FIGURE 5. Right hemisphere beta-oscillations as correlates of affective valence. (A) Average results for fivefold cross validation for Single Trial level predictions of “Least liked vs. Most liked fabric” using both beta-modulation (left) and mu-suppression features. Standard error of the mean is shown as error bars. Chance level (0.5) is indicated by the horizontal line. (B) Average results for fivefold cross validation for Single Trial level predictions of all four conditions using both beta modulation (left) and mu-suppression features. Standard error of the mean is shown as error bars. Chance level (0.25) is indicated as horizontal lines.
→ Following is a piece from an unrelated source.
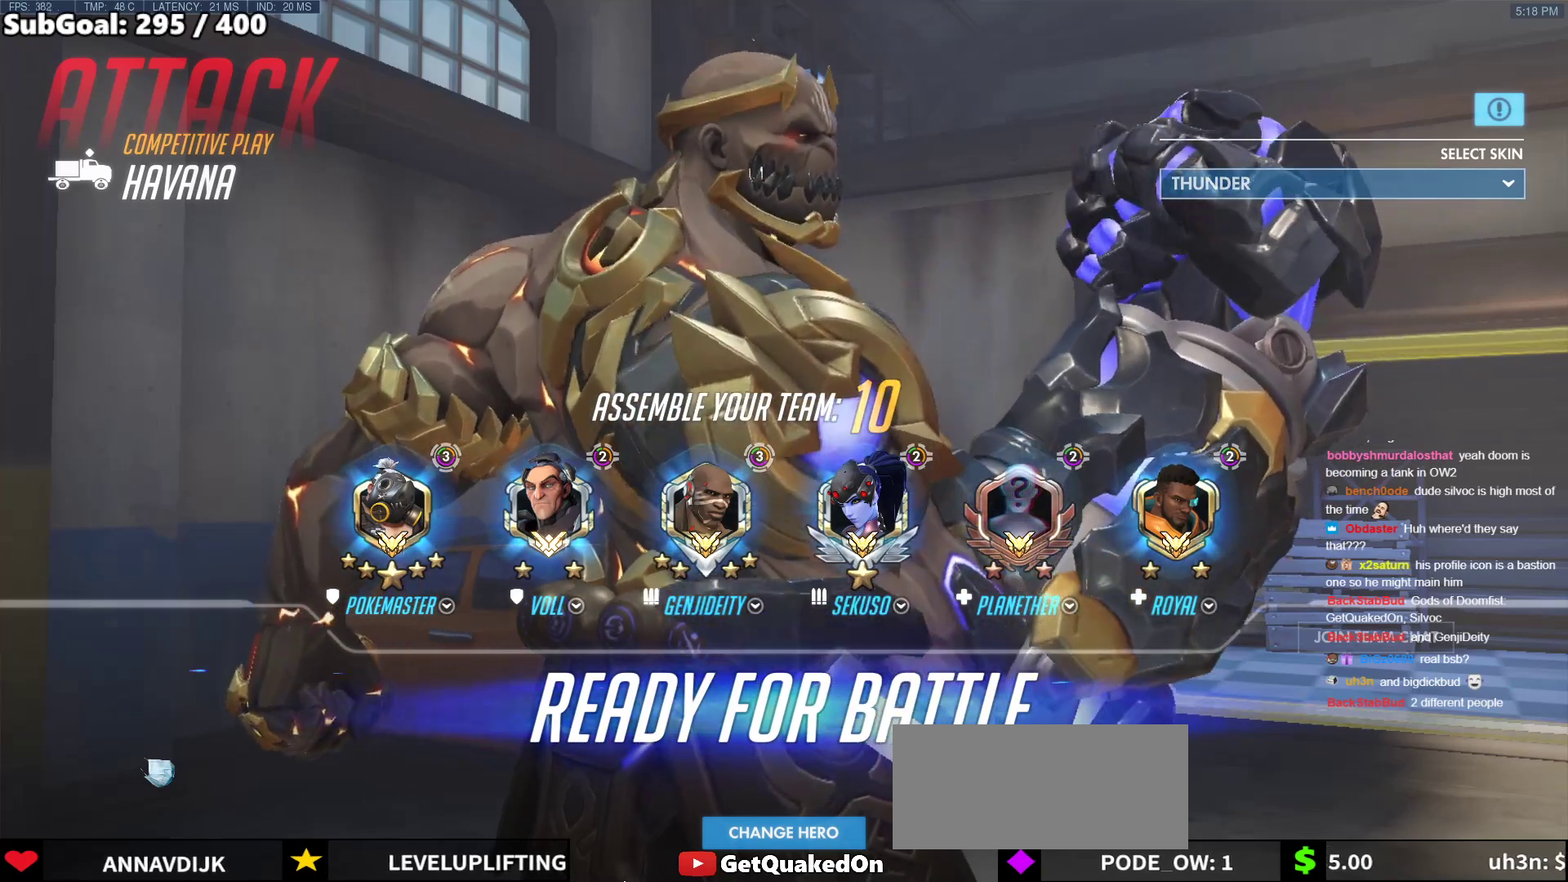
{"keys": ["w"], "mouse": [], "events": [[467, "w", "down"]]}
In the second case (b), using all four fabrics (see Figure 5B), with chance level being 25%, the average prediction accuracy across the entire population is 42.5% with SEM of 2.7%. Interestingly, for the mu suppression, the accuracy of prediction for the four fabric conditions is relatively low with an average of 28.2% and SEM of 1.4% (see Figure 5B). Concerning the classification of all four conditions, it needs to be said that the separation of subjective pleasantness for these four conditions is considerably weaker, hence it should be of no surprise that in this second case (b), performance drops considerably. Nevertheless, the single-trial results from the Bayesian logistic classifier analysis support the results obtained from classical inferential statistics in that they show that particularly the right parietal beta-band oscillations can be used to discriminate states that are associated with pleasant vs. unpleasant stimulation (by fabrics) and that they do so more than the mu-suppression over contralateral somatosensory cortex.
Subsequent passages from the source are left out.